[DOCUMENT SEGMENT]
---------------
Friday, 24 April 2020

Is Ambition a Healthy Part of Literary Life?


Christian Wiman doesn't think so:
I once believed in some notion of a pure ambition, which I defined as an ambition for the work rather than for oneself, but I’m not sure I believe in that anymore. If a poet’s ambition were truly for the work and nothing else, he would write under a pseudonym, which would not only preserve that pure space of making but free him from the distractions of trying to forge a name for himself in the world. No, all ambition has the reek of disease about it, the relentless smell of the self—except for that terrible, blissful feeling at the heart of creation itself, when all thought of your name is obliterated and all you want is the poem, to be the means wherein something of reality, perhaps even something of eternity, realizes itself. That is noble ambition. But all that comes after—the need for approval, publication, self-promotion: isn’t this what usually goes under the name of “ambition”? The effort is to make ourselves more real to ourselves, to feel that we have selves, though the deepest moments of creation tell us that, in some fundamental way, we don’t. (What could be more desperate, more anxiously vain, than the ever-increasing tendency to Google oneself?) So long as your ambition is to stamp your existence upon existence, your nature on nature, then your ambition is corrupt and you are pursuing a ghost.
---------------
[PROVIDED DATA]
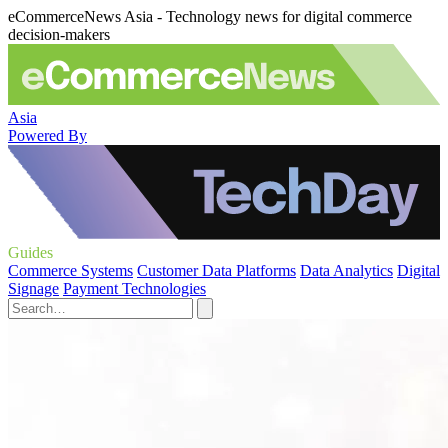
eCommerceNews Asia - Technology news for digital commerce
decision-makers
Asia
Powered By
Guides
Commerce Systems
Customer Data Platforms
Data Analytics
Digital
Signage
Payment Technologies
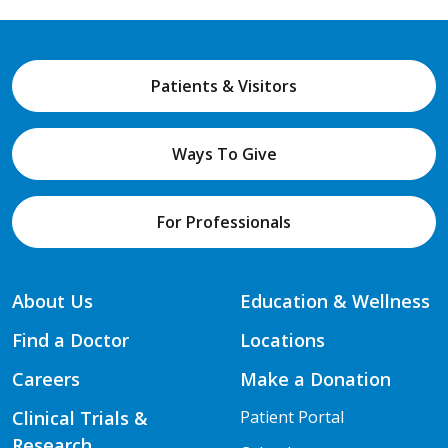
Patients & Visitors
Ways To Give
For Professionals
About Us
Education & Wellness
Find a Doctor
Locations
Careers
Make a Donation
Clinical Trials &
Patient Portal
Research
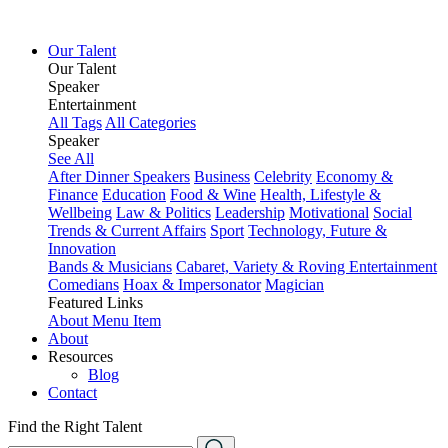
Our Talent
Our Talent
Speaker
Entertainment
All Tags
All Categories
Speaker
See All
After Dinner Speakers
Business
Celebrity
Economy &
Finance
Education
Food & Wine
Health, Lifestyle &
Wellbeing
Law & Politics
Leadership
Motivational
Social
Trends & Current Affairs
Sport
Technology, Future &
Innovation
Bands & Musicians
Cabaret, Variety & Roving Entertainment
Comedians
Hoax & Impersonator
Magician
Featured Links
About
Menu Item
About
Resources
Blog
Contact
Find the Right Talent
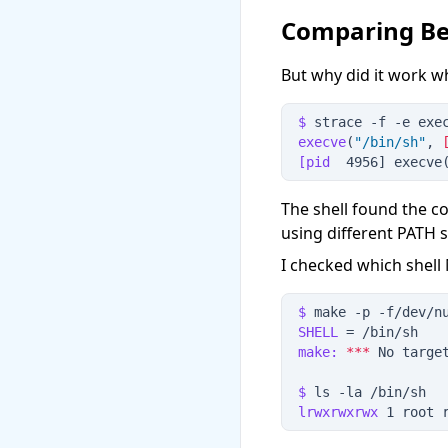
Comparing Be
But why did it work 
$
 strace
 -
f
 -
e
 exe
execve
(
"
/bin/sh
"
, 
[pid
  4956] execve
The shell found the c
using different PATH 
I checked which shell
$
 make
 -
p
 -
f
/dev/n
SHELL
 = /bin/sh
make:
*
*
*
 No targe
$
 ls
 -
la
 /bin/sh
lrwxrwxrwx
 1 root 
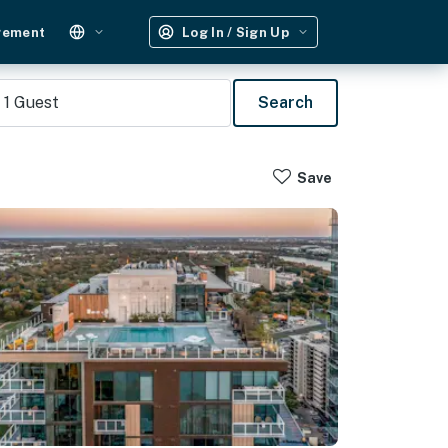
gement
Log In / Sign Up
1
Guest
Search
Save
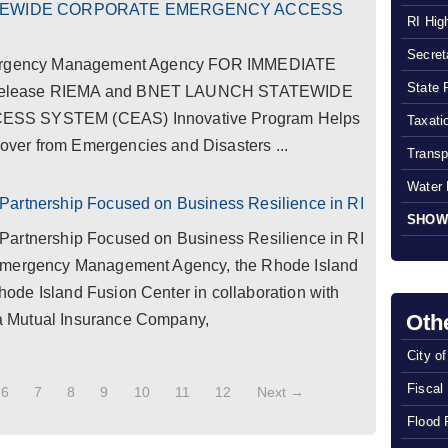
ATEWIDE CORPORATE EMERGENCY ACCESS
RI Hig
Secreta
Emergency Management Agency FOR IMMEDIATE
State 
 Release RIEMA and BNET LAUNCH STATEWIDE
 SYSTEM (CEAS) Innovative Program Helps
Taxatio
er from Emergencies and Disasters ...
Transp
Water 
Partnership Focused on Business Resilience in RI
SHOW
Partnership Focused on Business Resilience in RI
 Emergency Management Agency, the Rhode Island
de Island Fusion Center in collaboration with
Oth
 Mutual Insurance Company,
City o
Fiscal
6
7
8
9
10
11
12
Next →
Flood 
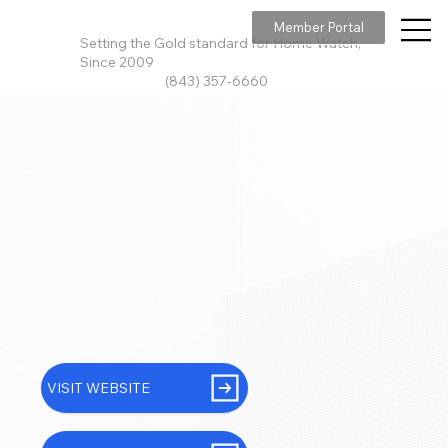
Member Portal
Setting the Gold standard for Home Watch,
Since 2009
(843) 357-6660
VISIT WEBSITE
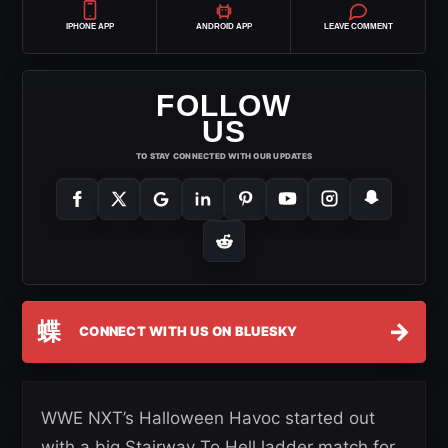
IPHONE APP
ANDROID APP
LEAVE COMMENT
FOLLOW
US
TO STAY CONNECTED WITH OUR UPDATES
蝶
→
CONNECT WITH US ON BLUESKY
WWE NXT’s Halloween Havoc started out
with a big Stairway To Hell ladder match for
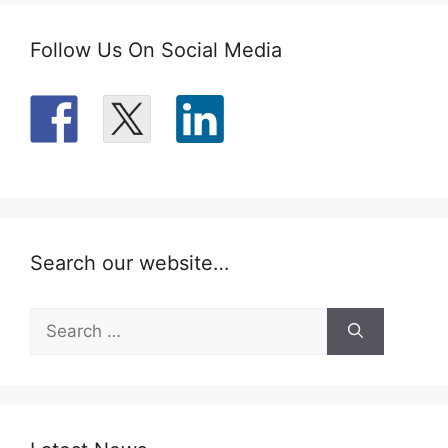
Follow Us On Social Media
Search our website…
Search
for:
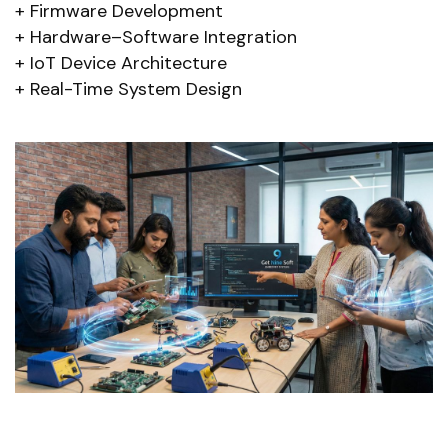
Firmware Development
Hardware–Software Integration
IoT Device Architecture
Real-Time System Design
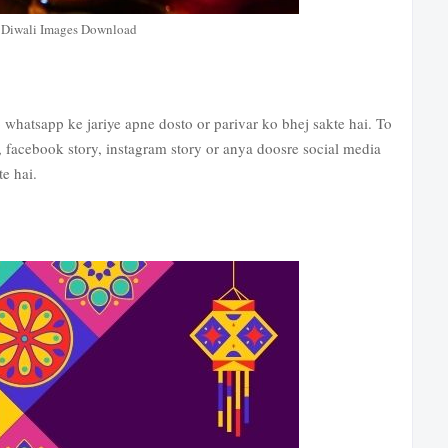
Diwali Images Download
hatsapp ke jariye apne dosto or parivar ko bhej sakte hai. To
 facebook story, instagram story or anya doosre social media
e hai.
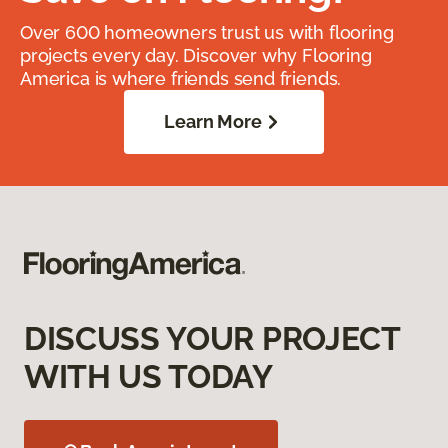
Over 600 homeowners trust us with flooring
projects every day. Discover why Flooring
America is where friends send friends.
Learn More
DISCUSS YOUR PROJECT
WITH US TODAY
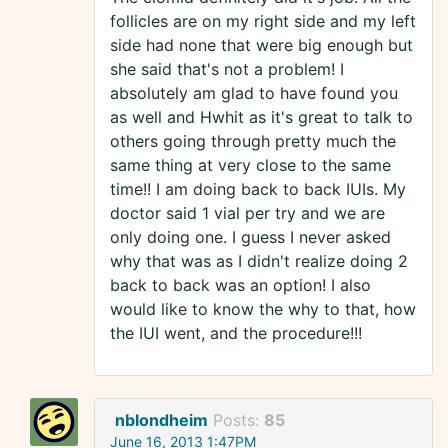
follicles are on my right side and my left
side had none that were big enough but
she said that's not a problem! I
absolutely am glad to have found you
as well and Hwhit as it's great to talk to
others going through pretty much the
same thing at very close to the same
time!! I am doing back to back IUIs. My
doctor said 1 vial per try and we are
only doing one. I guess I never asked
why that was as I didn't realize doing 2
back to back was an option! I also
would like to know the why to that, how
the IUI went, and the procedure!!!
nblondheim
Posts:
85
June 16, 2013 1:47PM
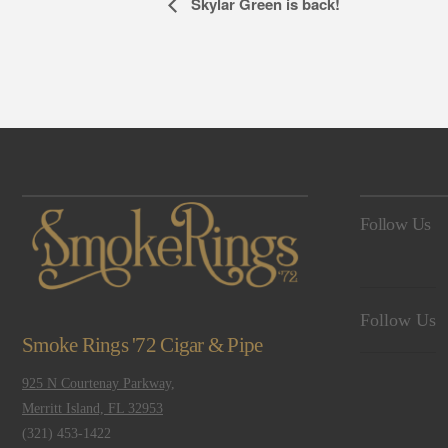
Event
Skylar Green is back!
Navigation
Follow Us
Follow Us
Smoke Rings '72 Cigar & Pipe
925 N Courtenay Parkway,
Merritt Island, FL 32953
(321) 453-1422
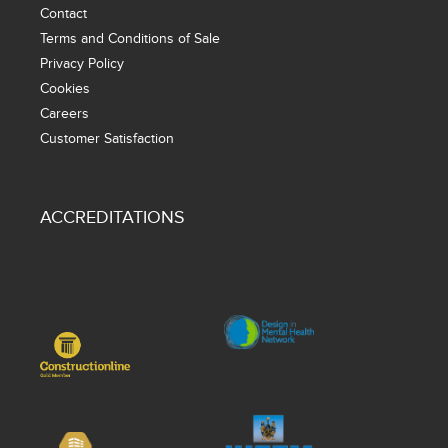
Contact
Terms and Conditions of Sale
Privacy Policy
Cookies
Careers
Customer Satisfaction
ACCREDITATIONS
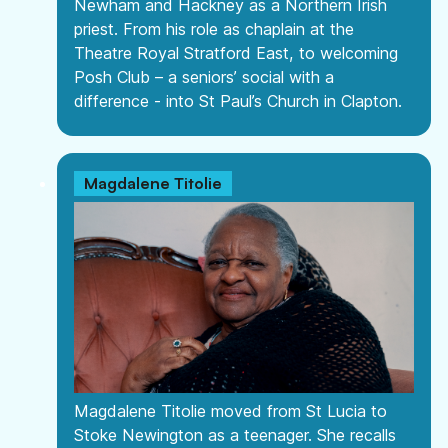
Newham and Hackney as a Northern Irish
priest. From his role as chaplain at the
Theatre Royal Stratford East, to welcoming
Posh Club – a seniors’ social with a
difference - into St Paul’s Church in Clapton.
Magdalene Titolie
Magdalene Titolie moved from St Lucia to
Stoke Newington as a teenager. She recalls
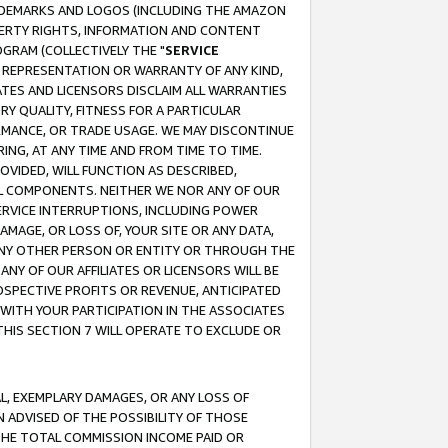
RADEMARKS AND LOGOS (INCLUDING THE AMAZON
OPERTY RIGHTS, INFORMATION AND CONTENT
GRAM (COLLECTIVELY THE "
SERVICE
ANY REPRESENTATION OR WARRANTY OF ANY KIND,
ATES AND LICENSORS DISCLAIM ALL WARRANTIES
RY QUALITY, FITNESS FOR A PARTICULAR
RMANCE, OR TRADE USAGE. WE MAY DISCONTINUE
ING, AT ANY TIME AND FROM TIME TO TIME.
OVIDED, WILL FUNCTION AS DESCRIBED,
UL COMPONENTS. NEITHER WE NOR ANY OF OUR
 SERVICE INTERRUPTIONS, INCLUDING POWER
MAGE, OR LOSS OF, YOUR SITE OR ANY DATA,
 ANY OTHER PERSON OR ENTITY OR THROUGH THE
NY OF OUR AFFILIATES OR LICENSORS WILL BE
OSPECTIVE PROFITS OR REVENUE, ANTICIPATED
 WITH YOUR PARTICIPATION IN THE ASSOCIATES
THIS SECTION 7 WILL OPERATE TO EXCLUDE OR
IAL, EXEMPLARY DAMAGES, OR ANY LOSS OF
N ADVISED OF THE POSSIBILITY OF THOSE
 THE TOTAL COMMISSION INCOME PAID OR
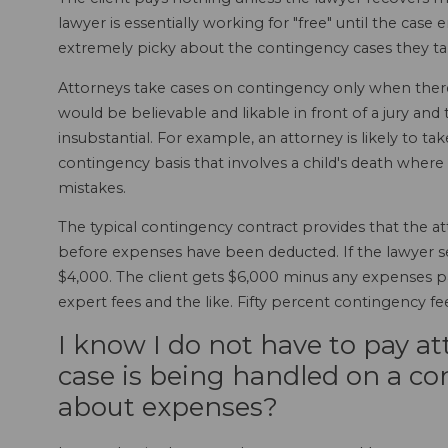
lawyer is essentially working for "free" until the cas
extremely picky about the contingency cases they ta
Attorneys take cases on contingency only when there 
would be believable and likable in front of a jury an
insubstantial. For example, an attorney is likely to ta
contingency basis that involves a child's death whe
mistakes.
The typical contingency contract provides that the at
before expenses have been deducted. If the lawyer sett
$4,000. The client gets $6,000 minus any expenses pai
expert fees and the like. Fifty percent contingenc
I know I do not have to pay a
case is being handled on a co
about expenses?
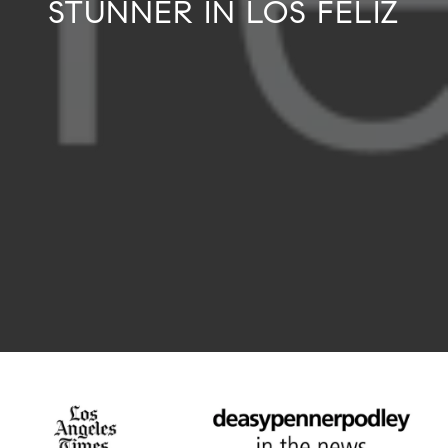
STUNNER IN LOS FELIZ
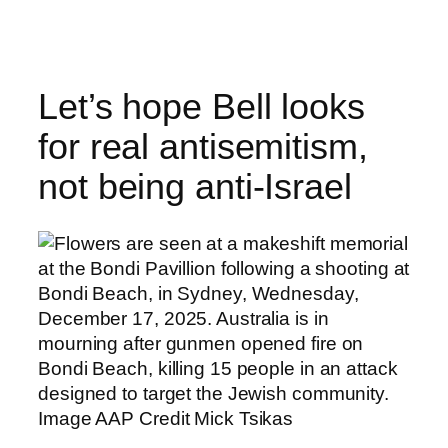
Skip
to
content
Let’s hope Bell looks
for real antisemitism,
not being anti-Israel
---------------
[HOW TO COMPLETE THIS TASK]
Answer these questions from the post on ambition in literary life.
(a) Under what would a poet write if his ambition were truly for the work and nothing else?
(b) What three things does the post list as coming after the moment of creation?
(c) According to the last sentence, who is pursuing a ghost?

[RESULT]
(a) A pseudonym.
(b) The need for approval, publication, and self-promotion.
(c) Anyone whose ambition is to stamp their existence upon existence, their nature on nature.